Para responder a essas perguntas o roteiro de Emma Donoghue, que também escreveu o livro que é base para o filme, toma a decisão de acompanhar os eventos do ponto de vista de Jack. O que requer um escritor talentoso para escrever crianças. Os menores possuem linhas de raciocínio diferentes devido a uma compreensão incompleta dos funcionamentos do mundo. Donoghue revela genialidade neste quesito. As falas e reações de Jack são tão inesperadas quanto críveis, igual a uma criança normal. Como ele está em quase todas as cenas do filme e é ele quem conduz o espectador pela jornada, fazer com que isso dê certo é fundamental.
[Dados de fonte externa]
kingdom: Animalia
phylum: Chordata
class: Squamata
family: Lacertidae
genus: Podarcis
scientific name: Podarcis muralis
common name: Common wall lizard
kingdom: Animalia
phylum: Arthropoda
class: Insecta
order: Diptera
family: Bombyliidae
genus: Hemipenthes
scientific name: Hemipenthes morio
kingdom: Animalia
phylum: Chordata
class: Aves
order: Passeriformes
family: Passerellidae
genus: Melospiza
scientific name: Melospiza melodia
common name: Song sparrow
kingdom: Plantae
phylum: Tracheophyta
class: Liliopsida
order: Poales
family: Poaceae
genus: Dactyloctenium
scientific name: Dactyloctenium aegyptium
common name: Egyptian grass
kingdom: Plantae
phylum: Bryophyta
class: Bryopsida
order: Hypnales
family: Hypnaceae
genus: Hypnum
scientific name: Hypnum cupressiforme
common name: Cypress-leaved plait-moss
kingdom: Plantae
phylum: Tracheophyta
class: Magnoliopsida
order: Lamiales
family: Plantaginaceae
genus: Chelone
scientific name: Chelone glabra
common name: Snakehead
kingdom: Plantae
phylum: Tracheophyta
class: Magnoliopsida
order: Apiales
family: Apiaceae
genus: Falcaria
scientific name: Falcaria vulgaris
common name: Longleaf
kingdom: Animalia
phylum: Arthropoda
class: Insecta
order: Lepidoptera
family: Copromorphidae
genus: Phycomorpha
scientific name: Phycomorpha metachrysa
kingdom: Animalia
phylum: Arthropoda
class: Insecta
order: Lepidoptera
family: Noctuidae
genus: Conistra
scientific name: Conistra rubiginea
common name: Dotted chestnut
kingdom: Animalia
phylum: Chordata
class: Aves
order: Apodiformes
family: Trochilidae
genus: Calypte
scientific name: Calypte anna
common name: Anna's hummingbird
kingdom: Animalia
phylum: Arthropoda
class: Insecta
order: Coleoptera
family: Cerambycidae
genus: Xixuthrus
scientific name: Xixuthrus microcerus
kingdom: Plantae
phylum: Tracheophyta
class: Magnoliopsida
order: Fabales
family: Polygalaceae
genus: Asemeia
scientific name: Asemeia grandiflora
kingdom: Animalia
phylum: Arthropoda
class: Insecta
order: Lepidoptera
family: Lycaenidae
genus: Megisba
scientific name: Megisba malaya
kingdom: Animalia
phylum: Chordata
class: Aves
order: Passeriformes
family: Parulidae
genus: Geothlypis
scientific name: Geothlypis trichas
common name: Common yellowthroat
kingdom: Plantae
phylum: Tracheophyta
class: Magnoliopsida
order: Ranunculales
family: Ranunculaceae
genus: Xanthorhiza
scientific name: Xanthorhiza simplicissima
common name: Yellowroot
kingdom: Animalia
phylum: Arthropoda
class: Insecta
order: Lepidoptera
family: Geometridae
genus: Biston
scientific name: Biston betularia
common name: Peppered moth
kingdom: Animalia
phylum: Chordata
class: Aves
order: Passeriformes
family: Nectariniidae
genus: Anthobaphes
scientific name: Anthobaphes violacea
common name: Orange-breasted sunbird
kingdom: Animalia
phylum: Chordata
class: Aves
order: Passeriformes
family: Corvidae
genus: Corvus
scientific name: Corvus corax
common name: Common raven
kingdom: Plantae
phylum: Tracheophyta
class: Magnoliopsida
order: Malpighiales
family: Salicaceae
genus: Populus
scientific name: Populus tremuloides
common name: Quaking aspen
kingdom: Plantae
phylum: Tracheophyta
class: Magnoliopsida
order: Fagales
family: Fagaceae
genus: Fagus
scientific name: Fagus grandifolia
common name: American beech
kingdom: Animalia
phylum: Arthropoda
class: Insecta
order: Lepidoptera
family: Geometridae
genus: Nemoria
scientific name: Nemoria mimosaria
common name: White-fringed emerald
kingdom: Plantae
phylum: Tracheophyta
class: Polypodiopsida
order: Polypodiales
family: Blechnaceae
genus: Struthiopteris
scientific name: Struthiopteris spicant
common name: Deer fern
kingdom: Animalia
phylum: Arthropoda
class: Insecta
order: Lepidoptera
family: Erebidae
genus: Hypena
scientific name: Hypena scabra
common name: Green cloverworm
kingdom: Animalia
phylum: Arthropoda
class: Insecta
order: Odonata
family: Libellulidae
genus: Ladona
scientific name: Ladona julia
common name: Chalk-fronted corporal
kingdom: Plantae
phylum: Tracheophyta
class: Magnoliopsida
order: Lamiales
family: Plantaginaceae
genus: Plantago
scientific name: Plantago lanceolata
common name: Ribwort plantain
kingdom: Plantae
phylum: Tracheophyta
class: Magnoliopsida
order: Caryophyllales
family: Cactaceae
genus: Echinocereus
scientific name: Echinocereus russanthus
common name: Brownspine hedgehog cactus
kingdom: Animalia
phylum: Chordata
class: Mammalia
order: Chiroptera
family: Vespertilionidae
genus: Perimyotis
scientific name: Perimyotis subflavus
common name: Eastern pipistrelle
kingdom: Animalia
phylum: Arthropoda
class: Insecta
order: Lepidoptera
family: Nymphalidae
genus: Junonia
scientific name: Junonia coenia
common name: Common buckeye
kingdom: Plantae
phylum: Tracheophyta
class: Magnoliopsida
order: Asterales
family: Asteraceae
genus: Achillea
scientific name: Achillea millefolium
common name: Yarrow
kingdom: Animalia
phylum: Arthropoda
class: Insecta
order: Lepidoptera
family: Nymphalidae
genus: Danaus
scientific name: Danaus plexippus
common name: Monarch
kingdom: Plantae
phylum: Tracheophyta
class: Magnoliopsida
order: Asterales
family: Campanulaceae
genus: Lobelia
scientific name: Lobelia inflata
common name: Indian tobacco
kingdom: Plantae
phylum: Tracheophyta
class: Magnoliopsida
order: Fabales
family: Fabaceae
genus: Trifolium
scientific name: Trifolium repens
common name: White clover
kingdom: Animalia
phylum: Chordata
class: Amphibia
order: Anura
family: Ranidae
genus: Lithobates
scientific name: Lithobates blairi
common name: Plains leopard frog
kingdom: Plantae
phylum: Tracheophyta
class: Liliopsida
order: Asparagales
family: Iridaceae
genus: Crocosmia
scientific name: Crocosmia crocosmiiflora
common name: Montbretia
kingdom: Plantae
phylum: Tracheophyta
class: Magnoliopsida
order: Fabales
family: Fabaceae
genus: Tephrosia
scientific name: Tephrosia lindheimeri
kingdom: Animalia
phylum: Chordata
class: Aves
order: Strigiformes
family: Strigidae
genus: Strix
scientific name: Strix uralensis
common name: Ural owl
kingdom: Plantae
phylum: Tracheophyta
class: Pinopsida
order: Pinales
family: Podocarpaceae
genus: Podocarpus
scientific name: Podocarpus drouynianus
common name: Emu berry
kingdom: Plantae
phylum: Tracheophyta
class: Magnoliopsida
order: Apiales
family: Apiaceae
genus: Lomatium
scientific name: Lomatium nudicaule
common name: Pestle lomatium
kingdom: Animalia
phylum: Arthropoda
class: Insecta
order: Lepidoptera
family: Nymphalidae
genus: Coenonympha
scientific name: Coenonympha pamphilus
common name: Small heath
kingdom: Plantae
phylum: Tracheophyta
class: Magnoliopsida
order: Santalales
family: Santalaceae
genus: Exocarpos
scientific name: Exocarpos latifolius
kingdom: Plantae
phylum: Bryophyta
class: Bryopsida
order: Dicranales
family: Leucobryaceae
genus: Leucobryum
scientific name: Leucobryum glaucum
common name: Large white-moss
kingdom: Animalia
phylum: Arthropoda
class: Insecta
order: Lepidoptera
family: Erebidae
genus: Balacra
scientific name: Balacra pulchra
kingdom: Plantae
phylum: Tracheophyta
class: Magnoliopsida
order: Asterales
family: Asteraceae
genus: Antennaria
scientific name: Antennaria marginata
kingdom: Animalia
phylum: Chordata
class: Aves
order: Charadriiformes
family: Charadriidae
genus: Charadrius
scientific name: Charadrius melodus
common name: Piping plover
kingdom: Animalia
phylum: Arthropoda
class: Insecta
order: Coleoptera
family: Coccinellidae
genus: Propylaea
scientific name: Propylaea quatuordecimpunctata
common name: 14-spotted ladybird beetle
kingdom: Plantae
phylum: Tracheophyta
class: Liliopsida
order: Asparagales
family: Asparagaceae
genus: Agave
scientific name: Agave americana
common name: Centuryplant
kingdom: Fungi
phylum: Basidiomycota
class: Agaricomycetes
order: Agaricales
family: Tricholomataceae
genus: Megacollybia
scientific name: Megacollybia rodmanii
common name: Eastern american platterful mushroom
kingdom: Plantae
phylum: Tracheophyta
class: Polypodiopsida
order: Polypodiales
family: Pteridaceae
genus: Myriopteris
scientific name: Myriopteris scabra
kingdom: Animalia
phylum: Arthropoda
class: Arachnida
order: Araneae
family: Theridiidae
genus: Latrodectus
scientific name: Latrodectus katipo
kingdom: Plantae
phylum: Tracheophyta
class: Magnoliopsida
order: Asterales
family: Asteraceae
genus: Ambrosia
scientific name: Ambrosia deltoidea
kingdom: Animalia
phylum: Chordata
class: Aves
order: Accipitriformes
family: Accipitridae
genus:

Entra em cena Jacob Tremblay, o garoto que interpreta Jack. Se não fosse o ator certo, o personagem não funcionaria. De alguma forma, Tremblay consegue compreender as infinitudes de nuances de sentimentos e percepções que a trama exige. O que é muito quando se pensa que o personagem não tem o mesmo poder de assimilação dele. Talvez Tremblay não tenha noção da complexidade do que realizou. Isso apenas torna ainda mais impressionante observá-lo em cena.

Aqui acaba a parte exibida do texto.